→ WHAT TO WORK ON:
(a) Answer these questions using the passage on reading skills.
(i) What will comprehension be if working memory is weak?
(ii) What does visualization refer to?
(iii) What example does the passage give of reading for a specific piece of information?
(b) Write a continuation of the passage on reading skills, picking up after its final sentence.
— Start of PASSAGE PROVIDED —
When we encounter a word or a concept with which we aren’t familiar, we may have to stop and figure it out from context, look it up or ask someone. Our ability to add that to what we’re already holding in our minds about our text happens, again, in working memory. If working memory is weak, comprehension will be a significant struggle.
• Visualization. Visualization refers to our ability to create a mental picture of something we are reading about. It may not be a picture of a physical object; it could be relationships among things or characters. It could be a sort of mind-map, but it takes advantage of the capacity of our visual processing system to create a stronger memory that we can later retrieve.
• Planning. As students become more proficient readers, they will learn that there are many ways to read and understand a text. For example, we may read for a specific piece of information (what time to meet the bus for the field trip). We may read another text for the gist or to gauge the emotional tone. Or we may read slowly and deeply, trying to commit a mass of information to memory or grasp a complex concept. The ability to plan our approach to reading will help us be effective and efficient readers.
— End of PASSAGE PROVIDED —
— Start of GIVEN INFORMATION —
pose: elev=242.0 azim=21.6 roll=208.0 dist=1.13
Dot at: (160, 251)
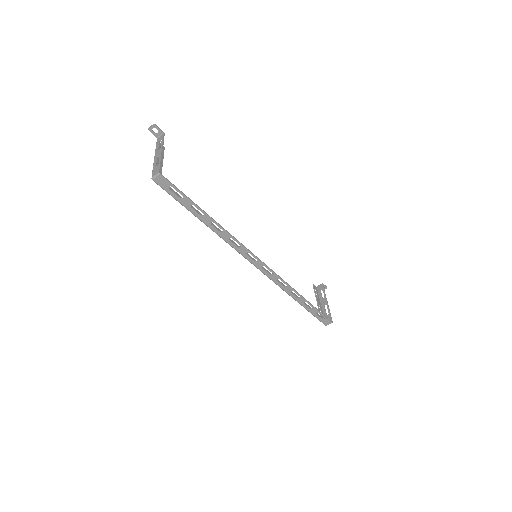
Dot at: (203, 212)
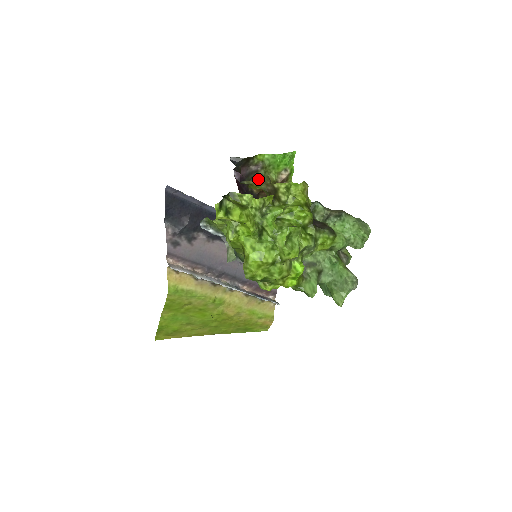
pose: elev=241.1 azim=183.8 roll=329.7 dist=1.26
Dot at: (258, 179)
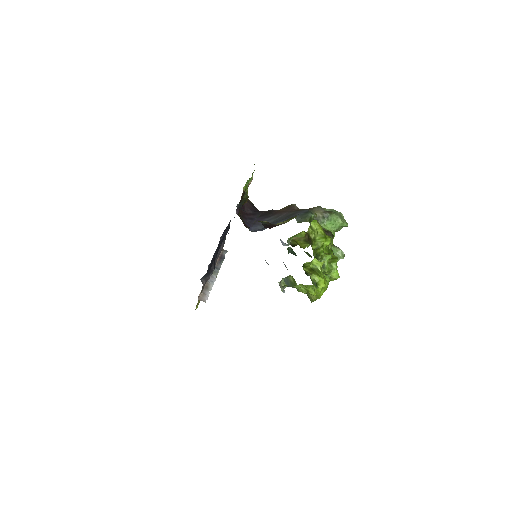
Dot at: occluded
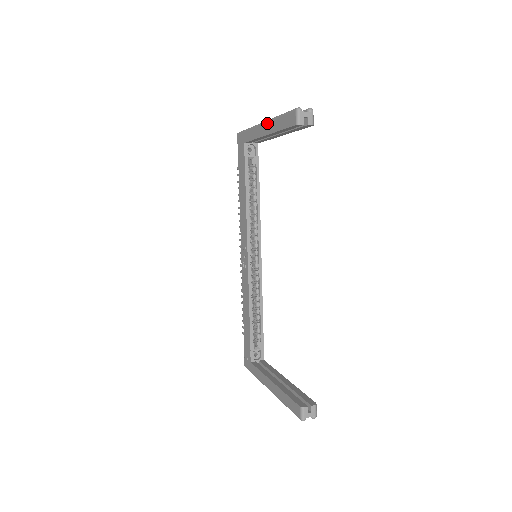
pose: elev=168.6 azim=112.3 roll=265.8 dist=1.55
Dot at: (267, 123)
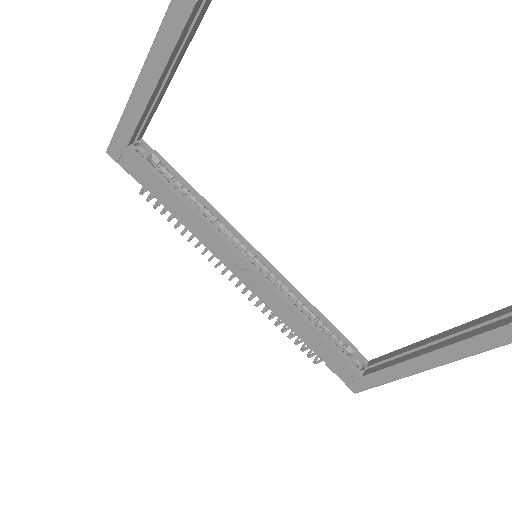
Dot at: (145, 70)
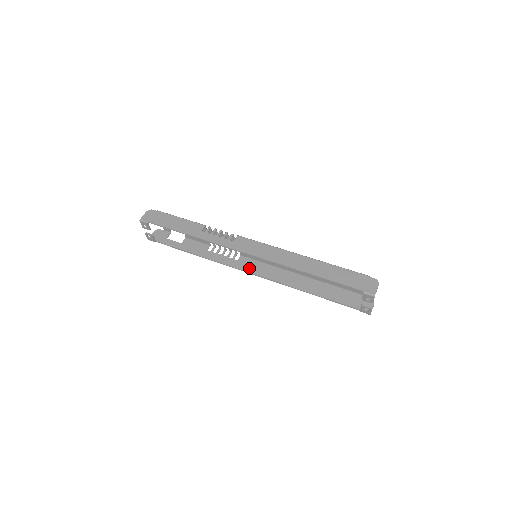
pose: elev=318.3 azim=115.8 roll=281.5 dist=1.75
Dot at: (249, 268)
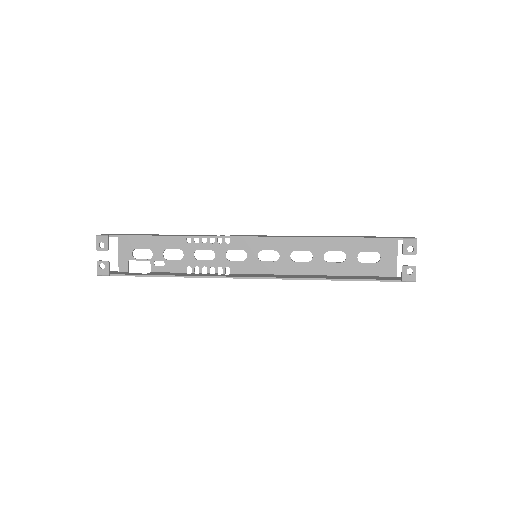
— End of GIVEN INFORMATION —
→ THE RESULTS:
(a)
(i) A significant struggle.
(ii) Our ability to create a mental picture of something we are reading about.
(iii) What time to meet the bus for the field trip.

(b)
The relationship of math success to visual-spatial abilities is strongly supported by research, and the correlation actually appears to increase as the complexity of the mathematical task increases. The important aspect of visual-spatial processing is not just remembering the shape, size, color and number of objects, but their relationships to each other in space. It turns out that visual memory by itself (what things are) is somewhat error-prone, but spatial memory (where things are) is associated with correct answers and is thus an important aspect of mathematical problem-solving. Within visual-spatial processing, we can distinguish cognitive skills such as the following:
- Spatial Memory. This refers to our ability to remember where we are in space and where we are related to other objects in space. This understanding provides the foundation on which problems (changes in the space) can be solved.
- Visualization. Our ability to visualize a problem we are considering or to visualize alternative solutions contributes substantially to our understanding of the problem. When we learn transformations in geometry, for example, interpreting the difference between a translation (sliding an object along a straight line), a rotation (turning an object around a point) and a reflection (mirror image) is greatly aided by our visualization skills.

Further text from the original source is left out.